● **Written task a**:
Return the passage on regression and the multivariate normal word for word, from "Also, the conditional" to "they are true.".

● **Exercise passage**:

|---|

## Regression and the Multivariate Normal¶

Whe $Y$ and $\mathbf{X}$ have a multivariate normal distribution with positive definite covariance matrix, then best linear predictor derived in the previous section is the best among all predictors of $Y$ based on $\mathbf{X}$. That is,

• $E(Y \mid \mathbf{X}) = \boldsymbol{\Sigma}_{Y, \mathbf{X}}\boldsymbol{\Sigma}_\mathbf{X}^{-1} (\mathbf{X} - \boldsymbol{\mu}_\mathbf{X}) + \mu_Y$
• $Var(Y \mid \mathbf{X}) = \sigma_Y^2 - \boldsymbol{\Sigma}_{Y, \mathbf{X}}\boldsymbol{\Sigma}_\mathbf{X}^{-1} \boldsymbol{\Sigma}_{\mathbf{X}, Y}$

Also, the conditional distribution of $Y$ given $\mathbf{X}$ is normal.

These results are extensions of those in the case where $Y$ was predicted based on just one predictor $X$. To prove them, you need some linear algebra and some patience. We won't do the proofs here. Based on what you have seen in the case of a single predictor, it should not be hard to believe that they are true.

|---|

Saved data records:
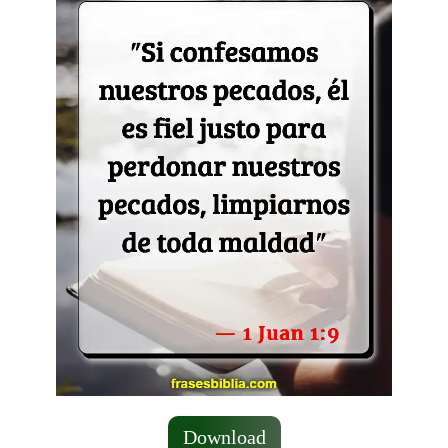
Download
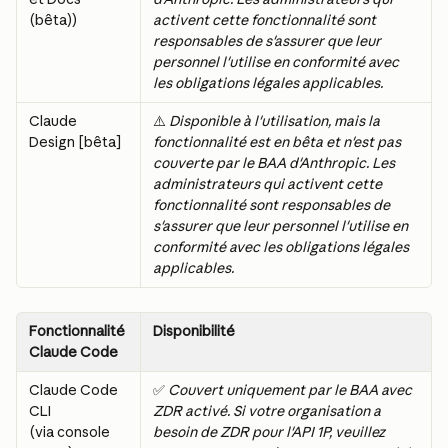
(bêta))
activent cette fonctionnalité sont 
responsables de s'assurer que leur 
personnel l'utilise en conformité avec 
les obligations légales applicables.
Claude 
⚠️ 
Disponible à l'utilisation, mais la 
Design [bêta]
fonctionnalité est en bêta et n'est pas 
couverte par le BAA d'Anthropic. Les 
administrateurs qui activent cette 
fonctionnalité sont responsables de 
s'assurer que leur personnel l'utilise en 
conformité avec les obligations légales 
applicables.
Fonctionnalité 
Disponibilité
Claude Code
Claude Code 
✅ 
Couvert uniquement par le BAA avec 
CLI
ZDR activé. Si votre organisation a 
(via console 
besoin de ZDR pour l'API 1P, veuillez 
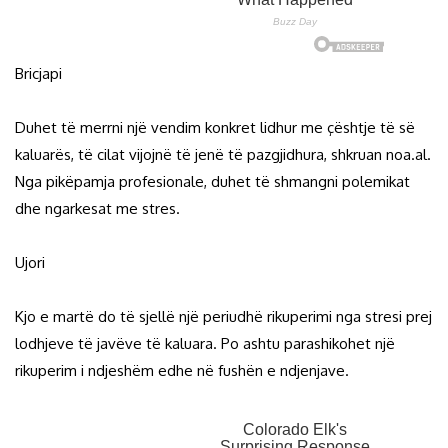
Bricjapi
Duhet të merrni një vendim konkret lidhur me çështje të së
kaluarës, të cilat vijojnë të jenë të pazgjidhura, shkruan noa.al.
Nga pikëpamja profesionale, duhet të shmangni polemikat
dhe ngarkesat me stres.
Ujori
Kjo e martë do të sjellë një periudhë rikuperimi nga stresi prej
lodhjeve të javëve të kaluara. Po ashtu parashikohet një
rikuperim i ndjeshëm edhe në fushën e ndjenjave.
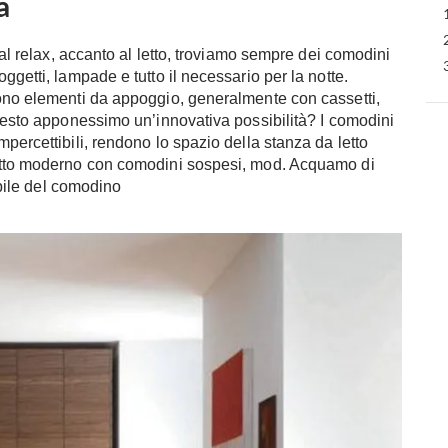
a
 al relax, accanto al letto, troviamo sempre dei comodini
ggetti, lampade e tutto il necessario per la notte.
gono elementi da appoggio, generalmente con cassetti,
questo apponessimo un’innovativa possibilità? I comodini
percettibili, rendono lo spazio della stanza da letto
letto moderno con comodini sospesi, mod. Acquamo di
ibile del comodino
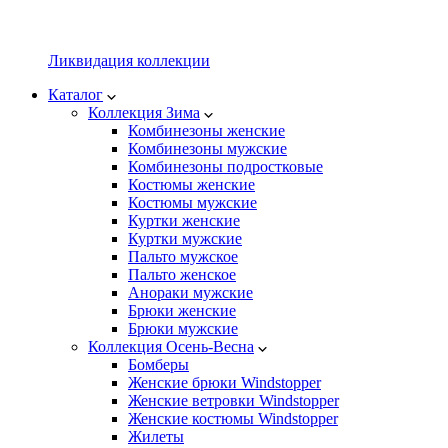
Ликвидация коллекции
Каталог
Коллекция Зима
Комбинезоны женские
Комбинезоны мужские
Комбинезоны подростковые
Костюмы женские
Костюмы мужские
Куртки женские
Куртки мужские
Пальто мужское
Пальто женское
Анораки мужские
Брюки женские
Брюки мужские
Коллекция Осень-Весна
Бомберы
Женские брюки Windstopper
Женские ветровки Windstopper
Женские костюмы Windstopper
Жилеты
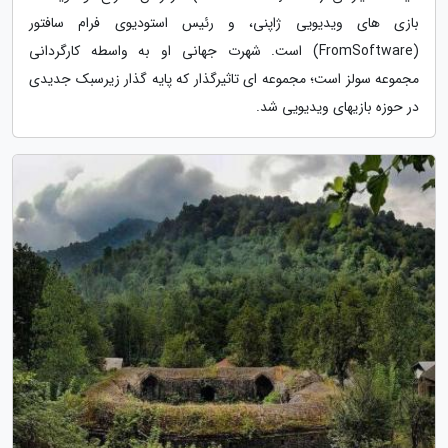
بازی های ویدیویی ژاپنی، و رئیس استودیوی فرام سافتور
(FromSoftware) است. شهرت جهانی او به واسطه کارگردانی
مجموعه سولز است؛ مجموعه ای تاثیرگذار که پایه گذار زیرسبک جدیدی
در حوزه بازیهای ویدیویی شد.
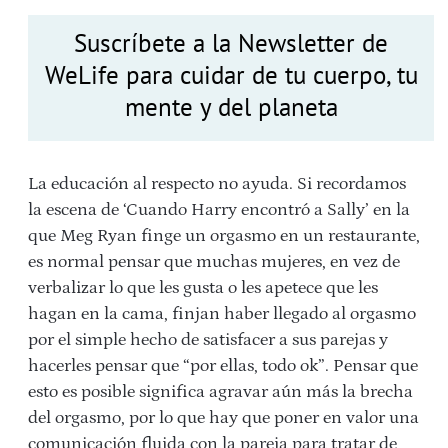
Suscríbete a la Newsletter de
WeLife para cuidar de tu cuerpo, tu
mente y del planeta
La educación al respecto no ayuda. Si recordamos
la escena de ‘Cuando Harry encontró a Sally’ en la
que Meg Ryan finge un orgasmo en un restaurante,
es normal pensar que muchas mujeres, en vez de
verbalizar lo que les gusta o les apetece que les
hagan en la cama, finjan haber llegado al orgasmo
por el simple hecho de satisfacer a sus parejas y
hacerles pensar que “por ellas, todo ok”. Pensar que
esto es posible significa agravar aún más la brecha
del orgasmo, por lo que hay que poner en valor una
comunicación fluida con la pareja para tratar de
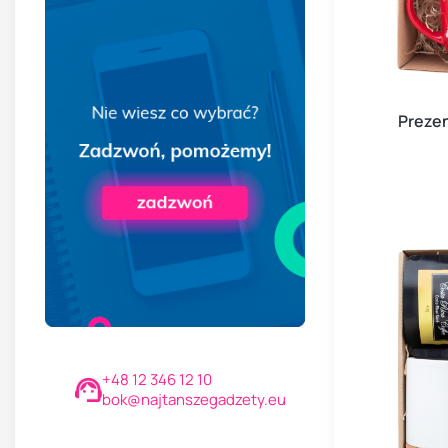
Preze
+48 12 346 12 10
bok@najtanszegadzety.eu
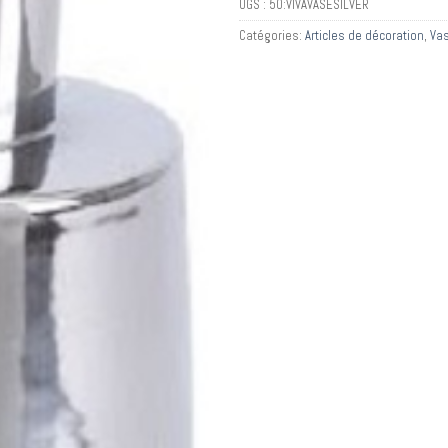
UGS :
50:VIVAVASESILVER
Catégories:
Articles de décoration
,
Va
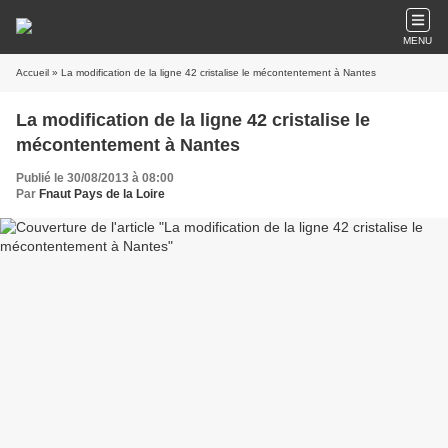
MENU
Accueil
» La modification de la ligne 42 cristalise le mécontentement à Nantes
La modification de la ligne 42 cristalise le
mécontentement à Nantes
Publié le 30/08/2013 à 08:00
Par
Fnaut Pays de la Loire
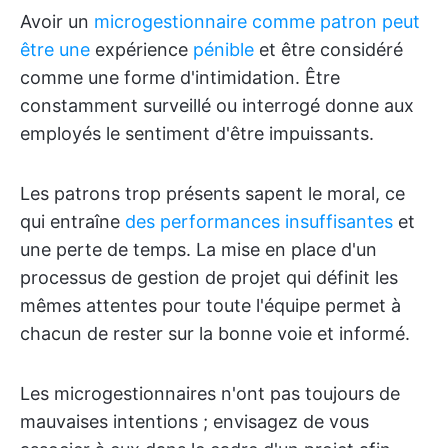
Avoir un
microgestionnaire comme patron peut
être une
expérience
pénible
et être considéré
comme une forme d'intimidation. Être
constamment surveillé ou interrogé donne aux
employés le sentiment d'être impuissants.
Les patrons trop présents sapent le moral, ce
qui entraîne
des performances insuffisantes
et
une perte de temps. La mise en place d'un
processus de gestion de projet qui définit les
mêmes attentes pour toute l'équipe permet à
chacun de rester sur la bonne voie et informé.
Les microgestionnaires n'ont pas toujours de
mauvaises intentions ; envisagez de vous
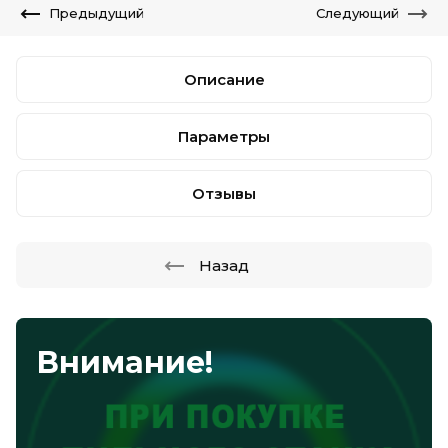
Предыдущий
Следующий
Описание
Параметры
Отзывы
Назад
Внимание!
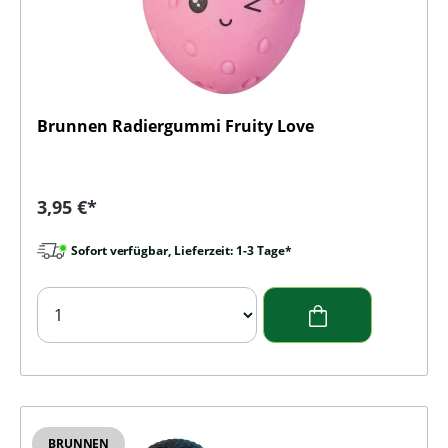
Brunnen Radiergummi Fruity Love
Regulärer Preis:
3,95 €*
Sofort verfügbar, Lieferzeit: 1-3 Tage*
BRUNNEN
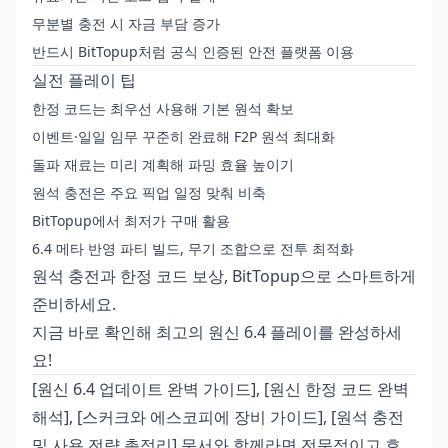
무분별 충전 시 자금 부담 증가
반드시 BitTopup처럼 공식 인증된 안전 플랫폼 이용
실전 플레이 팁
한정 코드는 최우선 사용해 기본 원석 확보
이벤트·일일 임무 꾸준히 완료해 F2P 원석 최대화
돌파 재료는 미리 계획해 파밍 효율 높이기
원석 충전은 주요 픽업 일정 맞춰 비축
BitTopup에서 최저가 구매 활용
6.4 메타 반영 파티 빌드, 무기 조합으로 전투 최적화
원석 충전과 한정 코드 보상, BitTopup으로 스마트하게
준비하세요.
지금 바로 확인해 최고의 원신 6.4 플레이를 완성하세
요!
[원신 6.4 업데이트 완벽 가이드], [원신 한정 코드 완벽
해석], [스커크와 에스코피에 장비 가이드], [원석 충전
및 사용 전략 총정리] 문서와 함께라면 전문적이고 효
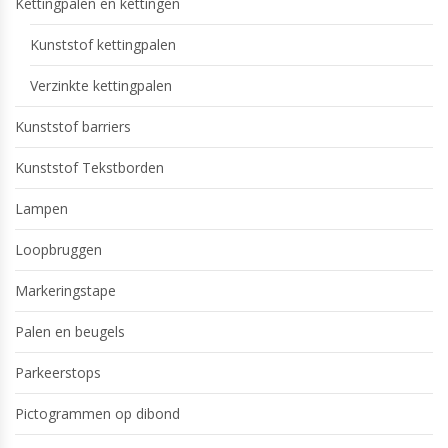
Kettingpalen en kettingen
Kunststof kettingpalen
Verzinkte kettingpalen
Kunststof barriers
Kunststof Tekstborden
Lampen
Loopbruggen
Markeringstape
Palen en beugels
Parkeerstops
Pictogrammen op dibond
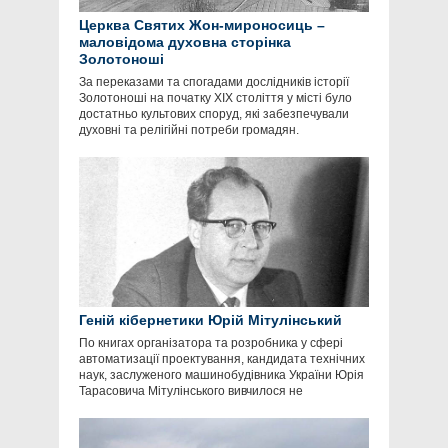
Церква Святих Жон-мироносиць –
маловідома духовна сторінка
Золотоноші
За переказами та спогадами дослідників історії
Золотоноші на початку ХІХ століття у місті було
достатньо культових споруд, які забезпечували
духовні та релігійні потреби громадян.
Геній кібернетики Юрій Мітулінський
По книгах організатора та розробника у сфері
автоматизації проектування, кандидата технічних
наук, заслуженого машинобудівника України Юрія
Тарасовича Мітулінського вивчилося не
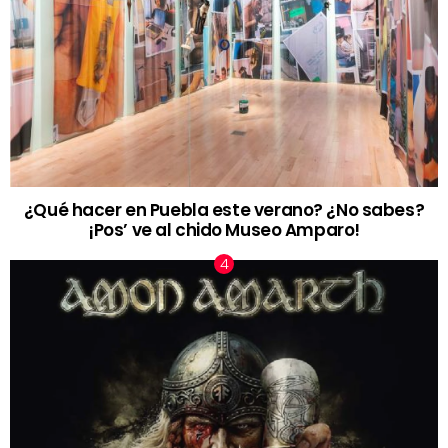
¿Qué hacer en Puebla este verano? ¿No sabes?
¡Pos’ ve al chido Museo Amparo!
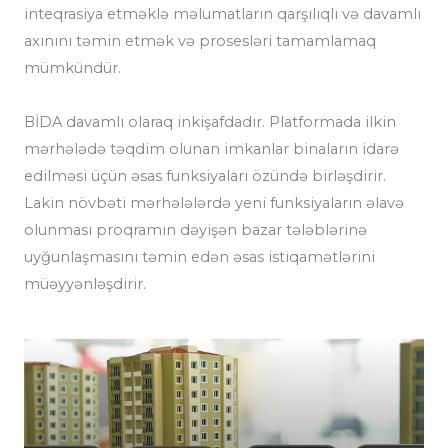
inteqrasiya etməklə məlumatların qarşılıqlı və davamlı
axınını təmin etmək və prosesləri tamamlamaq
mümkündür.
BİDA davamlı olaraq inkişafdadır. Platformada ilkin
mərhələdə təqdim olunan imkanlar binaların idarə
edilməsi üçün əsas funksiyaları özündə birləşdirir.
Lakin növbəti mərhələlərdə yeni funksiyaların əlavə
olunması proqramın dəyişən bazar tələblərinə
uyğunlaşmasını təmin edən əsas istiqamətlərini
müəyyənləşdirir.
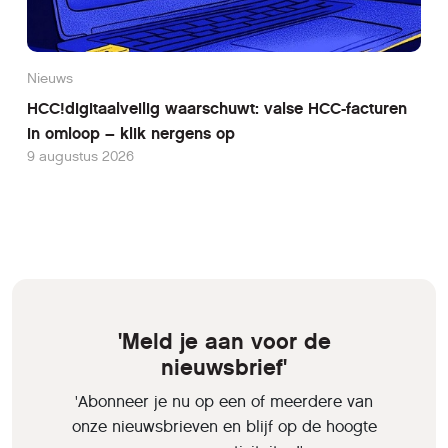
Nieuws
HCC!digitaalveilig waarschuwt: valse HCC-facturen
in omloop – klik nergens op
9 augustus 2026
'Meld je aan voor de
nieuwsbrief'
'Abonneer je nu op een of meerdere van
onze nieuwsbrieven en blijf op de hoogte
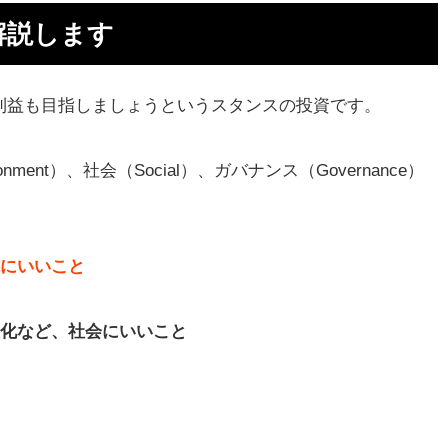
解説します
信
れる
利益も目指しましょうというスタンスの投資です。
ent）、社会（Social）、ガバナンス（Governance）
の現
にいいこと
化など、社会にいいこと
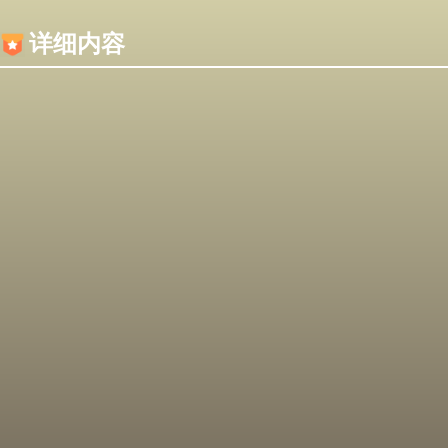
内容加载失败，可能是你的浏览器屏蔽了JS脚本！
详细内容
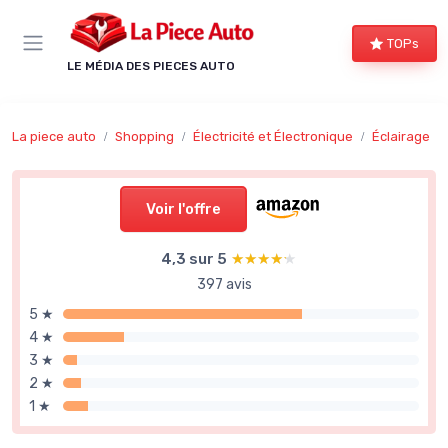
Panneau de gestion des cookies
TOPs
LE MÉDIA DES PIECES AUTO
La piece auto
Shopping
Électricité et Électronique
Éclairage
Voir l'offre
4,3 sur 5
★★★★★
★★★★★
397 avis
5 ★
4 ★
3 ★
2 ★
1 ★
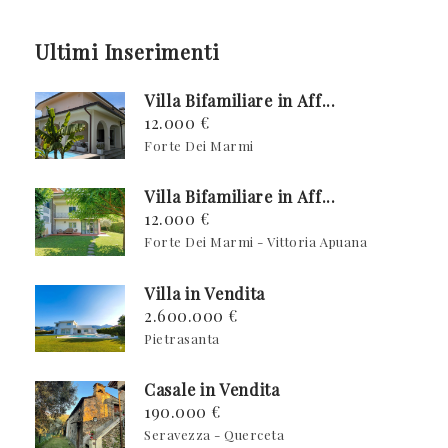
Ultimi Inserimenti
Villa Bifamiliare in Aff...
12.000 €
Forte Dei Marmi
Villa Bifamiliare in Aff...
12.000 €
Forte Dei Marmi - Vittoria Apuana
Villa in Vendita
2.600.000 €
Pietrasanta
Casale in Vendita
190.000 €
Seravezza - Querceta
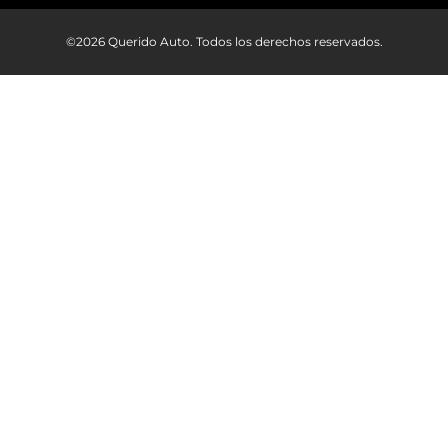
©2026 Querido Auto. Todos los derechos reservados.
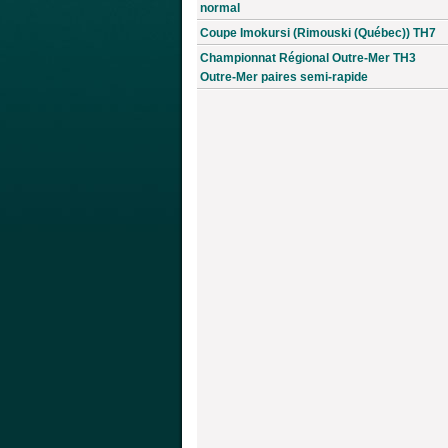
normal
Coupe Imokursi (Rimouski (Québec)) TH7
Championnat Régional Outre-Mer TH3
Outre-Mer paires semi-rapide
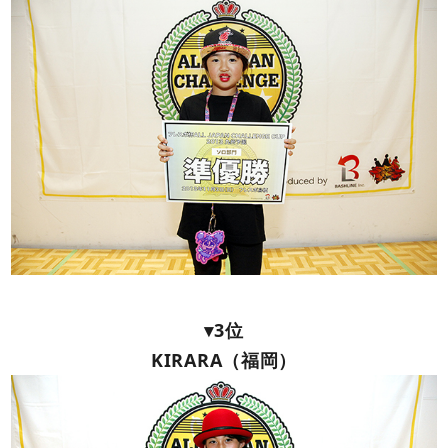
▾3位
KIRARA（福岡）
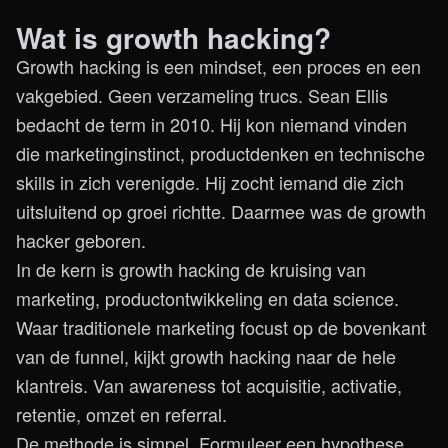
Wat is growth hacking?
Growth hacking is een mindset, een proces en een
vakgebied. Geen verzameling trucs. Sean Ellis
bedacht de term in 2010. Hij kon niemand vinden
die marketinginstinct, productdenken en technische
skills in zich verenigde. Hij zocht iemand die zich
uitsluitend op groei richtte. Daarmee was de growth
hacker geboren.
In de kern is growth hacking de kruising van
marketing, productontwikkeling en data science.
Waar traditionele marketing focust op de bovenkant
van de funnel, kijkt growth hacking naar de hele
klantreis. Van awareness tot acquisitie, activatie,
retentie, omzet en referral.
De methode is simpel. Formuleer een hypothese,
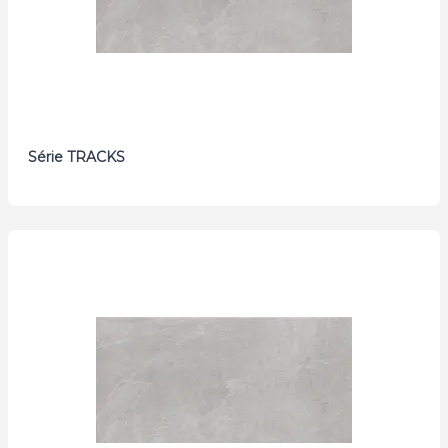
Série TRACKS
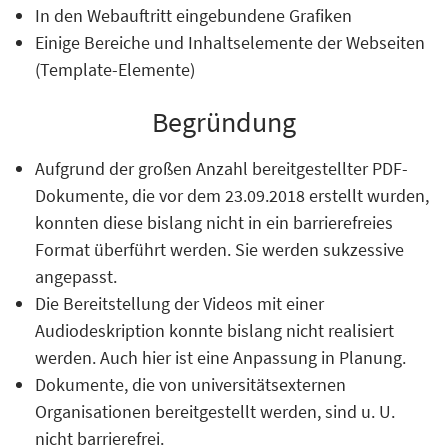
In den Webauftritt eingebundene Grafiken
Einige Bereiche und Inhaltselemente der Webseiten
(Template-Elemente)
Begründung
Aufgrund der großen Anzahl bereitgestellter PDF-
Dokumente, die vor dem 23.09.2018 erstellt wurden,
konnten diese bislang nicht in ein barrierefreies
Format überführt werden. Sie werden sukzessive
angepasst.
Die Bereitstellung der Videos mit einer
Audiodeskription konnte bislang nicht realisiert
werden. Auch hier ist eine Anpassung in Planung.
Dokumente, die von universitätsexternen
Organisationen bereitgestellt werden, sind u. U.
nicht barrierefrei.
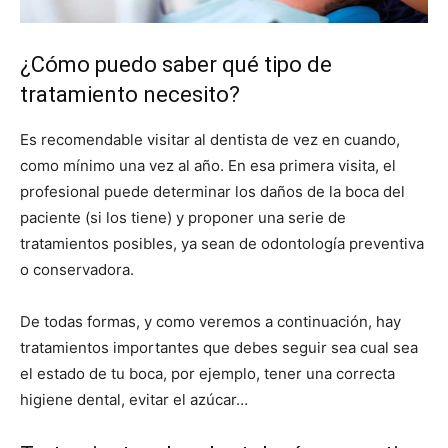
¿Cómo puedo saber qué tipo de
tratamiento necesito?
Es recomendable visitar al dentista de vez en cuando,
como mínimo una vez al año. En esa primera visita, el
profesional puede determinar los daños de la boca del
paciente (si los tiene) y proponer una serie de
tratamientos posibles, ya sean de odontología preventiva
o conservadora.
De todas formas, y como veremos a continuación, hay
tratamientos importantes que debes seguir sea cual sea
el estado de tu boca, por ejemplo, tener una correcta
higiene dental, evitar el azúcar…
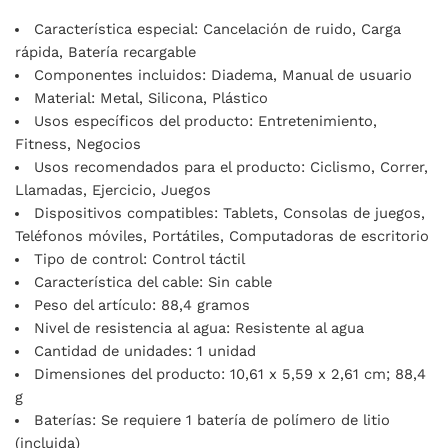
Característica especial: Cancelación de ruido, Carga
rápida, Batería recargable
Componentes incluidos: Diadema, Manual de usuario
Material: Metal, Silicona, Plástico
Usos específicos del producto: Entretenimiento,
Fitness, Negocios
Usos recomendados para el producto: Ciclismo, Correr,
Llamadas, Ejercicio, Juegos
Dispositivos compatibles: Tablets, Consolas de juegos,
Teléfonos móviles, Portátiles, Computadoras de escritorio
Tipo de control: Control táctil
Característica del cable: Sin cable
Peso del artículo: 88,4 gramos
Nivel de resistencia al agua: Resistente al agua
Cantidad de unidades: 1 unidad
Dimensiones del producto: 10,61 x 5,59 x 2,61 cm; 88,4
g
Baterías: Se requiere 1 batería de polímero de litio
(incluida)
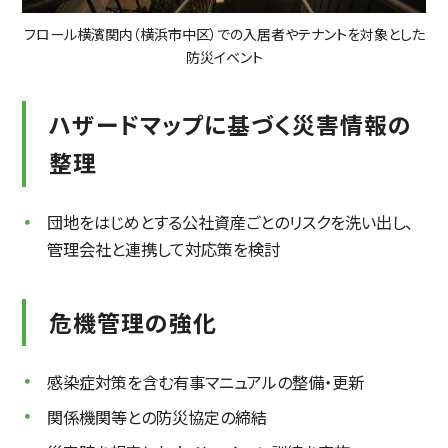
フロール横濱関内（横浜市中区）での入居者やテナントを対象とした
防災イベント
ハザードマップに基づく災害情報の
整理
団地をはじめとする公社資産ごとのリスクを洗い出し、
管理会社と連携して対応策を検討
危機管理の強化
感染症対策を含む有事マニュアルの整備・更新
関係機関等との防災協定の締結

|---|

● **Written task b**:
Retype the lines in the records from the line with "Série TRACKS" to the line with "nicht barrierefrei.", both included, and leave out the pictures.

● **Expected answer a**:
Also, the conditional distribution of $Y$ given $\mathbf{X}$ is normal.

These results are extensions of those in the case where $Y$ was predicted based on just one predictor $X$. To prove them, you need some linear algebra and some patience. We won't do the proofs here. Based on what you have seen in the case of a single predictor, it should not be hard to believe that they are true.

● **Expected answer b**:
Série TRACKS
In den Webauftritt eingebundene Grafiken
Einige Bereiche und Inhaltselemente der Webseiten
(Template-Elemente)
Begründung
Aufgrund der großen Anzahl bereitgestellter PDF-
Dokumente, die vor dem 23.09.2018 erstellt wurden,
konnten diese bislang nicht in ein barrierefreies
Format überführt werden. Sie werden sukzessive
angepasst.
Die Bereitstellung der Videos mit einer
Audiodeskription konnte bislang nicht realisiert
werden. Auch hier ist eine Anpassung in Planung.
Dokumente, die von universitätsexternen
Organisationen bereitgestellt werden, sind u. U.
nicht barrierefrei.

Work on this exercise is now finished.